EMTs during hospital visit
EMTs during hospital visitUnited Hatzalah

After the Shabbat preceding Rosh Hashanah, United Hatzalah volunteer EMTs Aharon Avital, Tomer Tzenani, Yossi Cohen, Naftali Friedman, Adi Avivi, and Lior Filshteiner were summoned to the home of Yaron and Limor Golan in Hod Hasharon. Limor had just suffered a heart attack. To complicate matters more, Limor was 39 weeks pregnant when the heart attack occurred.

“I was sitting in the living room watching TV when I heard a noise in the bedroom,” Yaron recounted. “I saw Limor on the floor and I rushed over to her and tried to wake her up. She didn’t respond. I called a neighbor for help. He began performing CPR on her. I didn’t know what to do so I called the emergency number for an ambulance.”

Aharon Avital, head of the Hod Hasharon team for United Hatzalah together with EMT Yossi Cohen were the first responders at the scene. The pair arrived in less than three minutes and immediately took over CPR from the neighbor. Aharon and Yossi attached a defibrillator and administered an electric shock. The two spared no efforts in saving the life of the young mother and that of her unborn baby. Moments later they were joined by four other volunteer EMTs from their local team who joined their efforts.

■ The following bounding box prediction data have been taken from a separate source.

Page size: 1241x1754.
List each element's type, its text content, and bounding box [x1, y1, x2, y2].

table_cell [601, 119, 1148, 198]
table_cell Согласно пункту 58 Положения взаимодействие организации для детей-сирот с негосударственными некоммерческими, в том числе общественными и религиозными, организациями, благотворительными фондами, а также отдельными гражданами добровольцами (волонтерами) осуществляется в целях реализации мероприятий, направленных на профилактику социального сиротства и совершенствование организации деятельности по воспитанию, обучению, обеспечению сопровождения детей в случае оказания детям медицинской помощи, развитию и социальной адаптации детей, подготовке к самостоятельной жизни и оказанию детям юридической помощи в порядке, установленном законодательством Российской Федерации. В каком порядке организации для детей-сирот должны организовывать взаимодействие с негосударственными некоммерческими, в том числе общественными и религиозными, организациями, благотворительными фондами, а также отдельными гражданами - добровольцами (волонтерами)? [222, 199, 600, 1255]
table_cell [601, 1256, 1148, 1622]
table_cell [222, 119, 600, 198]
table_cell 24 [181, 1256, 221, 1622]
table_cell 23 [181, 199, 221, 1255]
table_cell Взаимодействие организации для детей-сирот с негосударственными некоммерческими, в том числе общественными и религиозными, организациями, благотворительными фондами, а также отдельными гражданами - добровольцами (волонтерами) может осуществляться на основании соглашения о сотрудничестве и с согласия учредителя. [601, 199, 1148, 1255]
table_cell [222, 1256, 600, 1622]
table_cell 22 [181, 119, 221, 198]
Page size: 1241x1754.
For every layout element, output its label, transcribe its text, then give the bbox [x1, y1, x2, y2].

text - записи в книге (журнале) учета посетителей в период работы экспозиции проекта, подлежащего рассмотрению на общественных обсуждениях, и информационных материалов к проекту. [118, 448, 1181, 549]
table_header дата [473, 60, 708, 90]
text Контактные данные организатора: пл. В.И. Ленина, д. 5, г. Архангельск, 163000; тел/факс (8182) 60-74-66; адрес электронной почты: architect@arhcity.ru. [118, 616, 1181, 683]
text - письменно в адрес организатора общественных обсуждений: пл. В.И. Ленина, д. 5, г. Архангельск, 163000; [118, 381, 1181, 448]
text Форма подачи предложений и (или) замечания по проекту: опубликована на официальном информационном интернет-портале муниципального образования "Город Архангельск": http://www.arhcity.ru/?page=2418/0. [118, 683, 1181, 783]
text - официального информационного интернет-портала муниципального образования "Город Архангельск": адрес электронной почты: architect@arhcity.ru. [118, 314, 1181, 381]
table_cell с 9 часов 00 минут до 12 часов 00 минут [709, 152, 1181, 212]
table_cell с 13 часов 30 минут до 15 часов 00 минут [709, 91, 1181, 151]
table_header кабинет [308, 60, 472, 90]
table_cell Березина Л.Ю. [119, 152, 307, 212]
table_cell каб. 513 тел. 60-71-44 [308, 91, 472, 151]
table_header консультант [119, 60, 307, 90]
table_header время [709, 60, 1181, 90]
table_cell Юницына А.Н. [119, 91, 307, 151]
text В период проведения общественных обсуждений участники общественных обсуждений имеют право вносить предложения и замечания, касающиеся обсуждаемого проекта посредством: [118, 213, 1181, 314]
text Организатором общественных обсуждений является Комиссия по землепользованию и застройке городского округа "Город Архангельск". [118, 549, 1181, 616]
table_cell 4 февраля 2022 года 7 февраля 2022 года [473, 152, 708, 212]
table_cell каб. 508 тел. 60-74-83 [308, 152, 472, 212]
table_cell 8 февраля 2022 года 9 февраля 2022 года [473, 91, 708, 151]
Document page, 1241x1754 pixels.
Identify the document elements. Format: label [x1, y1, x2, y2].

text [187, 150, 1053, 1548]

A mobile intensive care ambulance arrived sometime later and after more than 30 minutes of active CPR, the combined team managed to restore a steady pulse. Limor even started breathing again independently. She was rushed to the maternity ward at Meir Medical Center for an emergency C-section, which was successful in saving her child’s life. Limor was then treated in the hospital for her heart attack and later regained consciousness in the hospital and awoke to meet her healthy little boy, the couple’s first.

This past Friday, the United Hatzalah volunteers were invited by Yaron to reconnect with the family in the hospital. During the meeting, Yaron and Limor shared their profound gratitude with the team of first responders and thanked them for their quick arrival and lifesaving intervention.

Yaron thanked the volunteers for saving the lives of his wife and son. “You saved my wife’s life and my son’s and in truth mine as well as I’m not sure I would have survived this had they both died. You arrived so quickly and treated my wife with expertise, commitment and caring that I have no words to thank you. You’ve literally saved us. I now know that I have to do a CPR course. Every family should do this. It is imperative. I was upset at myself that I didn’t know what to do when my wife collapsed. You people, who don’t know me and don’t know my wife came to save her life. You volunteered their time. I too will now volunteer to go out and help others. I am committed to this and it will happen.”

“This was the most moving CPR I have ever done,” said Aharon, who has performed dozens of emergency CPRs during his years volunteering as an EMT. “As I ran into the house I saw what tragedy could befall the family if Limor wasn’t saved. Limor who was unconscious, the baby who was about to be born, and Yaron whose life was literally crashing down around him in a moment. I knew that we needed to save Limor and prevent this tragedy from occurring.”

Aharon added: “When Limor woke up on Monday, two days after the incident, Yaron called me and asked if I could come with the team who saved her to visit them and meet the new baby. I gathered the crew of volunteers and we ended up coming in to visit them a bit later in the week so as to give Limor time to heal after her ordeal and surgery. We spent some time with them and I was pleased to see that everyone was recovering. I have never seen a miracle quite like this.”

Limor and her son, being fully recovered, were released from the hospital before Yom Kippur.